Passage —
On 1 August 1790, a precocious student named Victor Frankenstein submitted a radical proposal to an ethical panel at the University of Ingolstadt in Bavaria. Under the title "Electro-chemical Mechanisms of Animation," Frankenstein explained how he wanted to "reverse the processes of death" by collecting "a large variety of human anatomical specimens" and putting them together to try and "restore life where it has been lost."
Frankenstein assured the institutional review board (IRB) that he had the highest ethical standards. "If I do succeed in fully animating a human or human-like creature, I will provide the creature with information about the study and allow it, if it is capable, to choose whether or not to participate further in continued observation and study," noted the budding scientist. If the creature had "diminished capacity," Frankenstein promised to bring in a third party to act in its interest and treat "the being" in accordance with recognized standards.
Of course no such proposal ever went to bioethicists at the University of Ingolstadt, where the fictional Frankenstein created his monster. In 1790, even a real Frankenstein would have faced no ethical reviews. But the proposal does exist in a 2014 paper, which speculates about whether the Frankenstein story would have had a happier ending if 21st century safeguards had existed 2 centuries ago. It is one of many riffs on the novel to be found in biomedical literature. In conceiving her story, Mary Shelley was influenced by the nascent medical science of the day and by early experiments on electricity. In return, Frankenstein has haunted science ever since.

Chart understanding data —
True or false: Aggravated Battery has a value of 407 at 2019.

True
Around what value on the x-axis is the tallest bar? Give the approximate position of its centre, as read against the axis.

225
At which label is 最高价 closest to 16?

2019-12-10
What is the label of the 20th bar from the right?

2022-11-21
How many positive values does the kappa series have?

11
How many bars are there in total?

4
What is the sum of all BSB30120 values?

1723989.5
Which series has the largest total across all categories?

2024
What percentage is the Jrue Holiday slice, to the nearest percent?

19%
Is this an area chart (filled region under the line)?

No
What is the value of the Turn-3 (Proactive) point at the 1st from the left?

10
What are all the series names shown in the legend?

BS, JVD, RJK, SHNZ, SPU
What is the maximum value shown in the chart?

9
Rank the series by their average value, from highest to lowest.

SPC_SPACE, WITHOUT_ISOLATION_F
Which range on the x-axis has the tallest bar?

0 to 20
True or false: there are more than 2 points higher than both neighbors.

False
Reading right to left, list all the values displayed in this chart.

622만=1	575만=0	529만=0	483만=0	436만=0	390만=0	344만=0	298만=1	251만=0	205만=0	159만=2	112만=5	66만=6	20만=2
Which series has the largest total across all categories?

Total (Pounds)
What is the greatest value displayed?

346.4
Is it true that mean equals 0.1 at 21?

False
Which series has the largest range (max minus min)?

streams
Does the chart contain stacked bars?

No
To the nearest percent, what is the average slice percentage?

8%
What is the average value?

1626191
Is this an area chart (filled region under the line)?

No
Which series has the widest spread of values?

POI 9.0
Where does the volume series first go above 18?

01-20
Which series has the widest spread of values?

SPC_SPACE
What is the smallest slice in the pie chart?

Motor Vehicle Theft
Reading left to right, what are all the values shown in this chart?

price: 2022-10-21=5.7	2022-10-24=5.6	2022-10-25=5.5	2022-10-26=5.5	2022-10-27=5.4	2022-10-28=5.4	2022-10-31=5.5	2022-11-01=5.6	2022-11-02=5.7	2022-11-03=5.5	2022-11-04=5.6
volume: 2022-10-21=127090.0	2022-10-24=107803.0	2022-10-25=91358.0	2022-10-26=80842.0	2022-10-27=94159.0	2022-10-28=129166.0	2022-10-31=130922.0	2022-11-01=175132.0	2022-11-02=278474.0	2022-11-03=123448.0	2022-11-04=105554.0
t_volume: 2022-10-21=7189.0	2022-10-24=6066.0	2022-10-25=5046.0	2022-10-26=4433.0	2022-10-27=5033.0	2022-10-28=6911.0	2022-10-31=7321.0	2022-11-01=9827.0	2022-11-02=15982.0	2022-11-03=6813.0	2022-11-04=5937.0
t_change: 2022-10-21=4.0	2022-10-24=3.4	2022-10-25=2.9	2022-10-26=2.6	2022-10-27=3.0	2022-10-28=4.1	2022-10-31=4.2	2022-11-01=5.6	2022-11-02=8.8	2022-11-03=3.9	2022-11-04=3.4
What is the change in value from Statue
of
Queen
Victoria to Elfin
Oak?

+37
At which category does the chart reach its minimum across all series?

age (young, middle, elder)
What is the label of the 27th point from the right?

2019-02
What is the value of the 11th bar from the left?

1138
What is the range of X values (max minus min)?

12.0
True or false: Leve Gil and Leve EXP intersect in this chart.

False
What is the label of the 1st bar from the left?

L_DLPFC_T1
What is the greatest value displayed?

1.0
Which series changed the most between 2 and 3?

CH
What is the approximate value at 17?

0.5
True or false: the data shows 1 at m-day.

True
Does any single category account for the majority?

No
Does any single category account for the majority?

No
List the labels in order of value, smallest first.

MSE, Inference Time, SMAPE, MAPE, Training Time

Work to complete —
1 > List every phrase that appears in quotation marks in the first paragraph of the Frankenstein passage.
2 > According to the Frankenstein passage, in what year was the paper containing the proposal published?

Solutions by task —
1 >
"Electro-chemical Mechanisms of Animation"
"reverse the processes of death"
"a large variety of human anatomical specimens"
"restore life where it has been lost"

2 > 2014